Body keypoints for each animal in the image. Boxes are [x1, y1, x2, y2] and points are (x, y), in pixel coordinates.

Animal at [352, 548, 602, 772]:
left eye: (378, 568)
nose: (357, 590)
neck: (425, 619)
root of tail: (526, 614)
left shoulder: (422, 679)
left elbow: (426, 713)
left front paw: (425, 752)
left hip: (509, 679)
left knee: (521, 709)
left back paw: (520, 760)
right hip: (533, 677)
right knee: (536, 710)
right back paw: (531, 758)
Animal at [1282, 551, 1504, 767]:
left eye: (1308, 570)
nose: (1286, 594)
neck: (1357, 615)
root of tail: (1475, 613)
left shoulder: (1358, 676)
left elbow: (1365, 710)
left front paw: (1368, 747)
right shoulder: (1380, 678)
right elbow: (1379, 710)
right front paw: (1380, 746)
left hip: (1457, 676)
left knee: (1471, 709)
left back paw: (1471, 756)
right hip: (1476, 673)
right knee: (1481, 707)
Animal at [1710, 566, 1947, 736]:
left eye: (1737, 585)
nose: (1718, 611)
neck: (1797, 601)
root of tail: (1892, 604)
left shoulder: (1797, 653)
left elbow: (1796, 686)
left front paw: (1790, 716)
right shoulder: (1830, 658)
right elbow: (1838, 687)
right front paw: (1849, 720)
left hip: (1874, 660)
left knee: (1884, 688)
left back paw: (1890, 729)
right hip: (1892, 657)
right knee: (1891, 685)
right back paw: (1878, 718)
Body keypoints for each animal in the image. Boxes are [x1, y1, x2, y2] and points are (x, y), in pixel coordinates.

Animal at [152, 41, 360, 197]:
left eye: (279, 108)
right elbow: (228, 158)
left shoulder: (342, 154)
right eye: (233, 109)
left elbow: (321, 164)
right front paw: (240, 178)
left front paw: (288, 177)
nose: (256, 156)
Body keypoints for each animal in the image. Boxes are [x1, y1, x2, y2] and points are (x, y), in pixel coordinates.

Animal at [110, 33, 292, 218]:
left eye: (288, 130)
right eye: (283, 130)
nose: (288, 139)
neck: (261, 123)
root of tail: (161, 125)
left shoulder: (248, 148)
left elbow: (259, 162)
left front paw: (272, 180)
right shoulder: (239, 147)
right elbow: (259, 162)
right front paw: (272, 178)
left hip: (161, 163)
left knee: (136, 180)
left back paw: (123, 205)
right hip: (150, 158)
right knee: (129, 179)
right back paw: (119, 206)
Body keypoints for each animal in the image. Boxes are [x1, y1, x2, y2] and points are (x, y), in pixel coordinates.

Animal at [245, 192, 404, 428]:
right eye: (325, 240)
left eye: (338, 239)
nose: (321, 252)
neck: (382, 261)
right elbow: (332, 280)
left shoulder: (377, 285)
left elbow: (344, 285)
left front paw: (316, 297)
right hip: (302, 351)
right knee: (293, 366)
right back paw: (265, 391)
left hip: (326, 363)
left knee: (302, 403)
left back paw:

TASK TO CARRY OUT
Exactly as they stand, restate all the lines of the listing.

FINISHED EXERCISE
Body keypoints for each animal in the image. Boxes are [x1, y1, x2, y2] and points are (x, y), in pixel coordinates.

Animal at [352, 548, 602, 772]:
left eye: (378, 568)
nose: (357, 590)
neck: (425, 619)
root of tail: (526, 614)
left shoulder: (422, 679)
left elbow: (426, 713)
left front paw: (425, 752)
left hip: (509, 679)
left knee: (521, 709)
left back paw: (520, 760)
right hip: (533, 677)
right knee: (536, 710)
right back paw: (531, 758)
Animal at [1282, 551, 1504, 767]:
left eye: (1308, 570)
nose: (1286, 594)
neck: (1357, 615)
root of tail: (1475, 613)
left shoulder: (1358, 676)
left elbow: (1365, 710)
left front paw: (1368, 747)
right shoulder: (1380, 678)
right elbow: (1379, 710)
right front paw: (1380, 746)
left hip: (1457, 676)
left knee: (1471, 709)
left back paw: (1471, 756)
right hip: (1476, 673)
right knee: (1481, 707)
Animal at [1710, 566, 1947, 736]:
left eye: (1737, 585)
nose: (1718, 611)
neck: (1797, 601)
root of tail: (1892, 604)
left shoulder: (1797, 653)
left elbow: (1796, 686)
left front paw: (1790, 716)
right shoulder: (1830, 658)
right elbow: (1838, 687)
right front paw: (1849, 720)
left hip: (1874, 660)
left knee: (1884, 688)
left back paw: (1890, 729)
right hip: (1892, 657)
right knee: (1891, 685)
right back paw: (1878, 718)
Body keypoints for each animal in the image. Boxes are [x1, y1, x2, y2] and points are (x, y), in pixel coordinates.

Animal at [152, 41, 360, 197]:
left eye: (279, 108)
right elbow: (228, 158)
left shoulder: (342, 154)
right eye: (233, 109)
left elbow: (321, 164)
right front paw: (240, 178)
left front paw: (288, 177)
nose: (256, 156)
Body keypoints for each animal in the image. Boxes are [x1, y1, x2, y2] and points are (x, y), in pixel coordinates.

Animal at [110, 33, 292, 218]:
left eye: (288, 130)
right eye: (283, 130)
nose: (288, 139)
neck: (261, 123)
root of tail: (161, 125)
left shoulder: (248, 148)
left elbow: (259, 162)
left front paw: (272, 180)
right shoulder: (239, 147)
right elbow: (259, 162)
right front paw: (272, 178)
left hip: (161, 163)
left knee: (136, 180)
left back paw: (123, 205)
right hip: (150, 158)
right knee: (129, 179)
right back paw: (119, 206)
Body keypoints for each animal in the image. Boxes are [x1, y1, x2, y2] and points are (x, y), in pixel coordinates.

Animal at [245, 192, 404, 428]:
right eye: (325, 240)
left eye: (338, 239)
nose: (321, 252)
neck: (382, 261)
right elbow: (332, 280)
left shoulder: (377, 285)
left elbow: (344, 285)
left front paw: (316, 297)
right hip: (302, 351)
right knee: (293, 366)
right back paw: (265, 391)
left hip: (326, 363)
left knee: (302, 403)
left back paw:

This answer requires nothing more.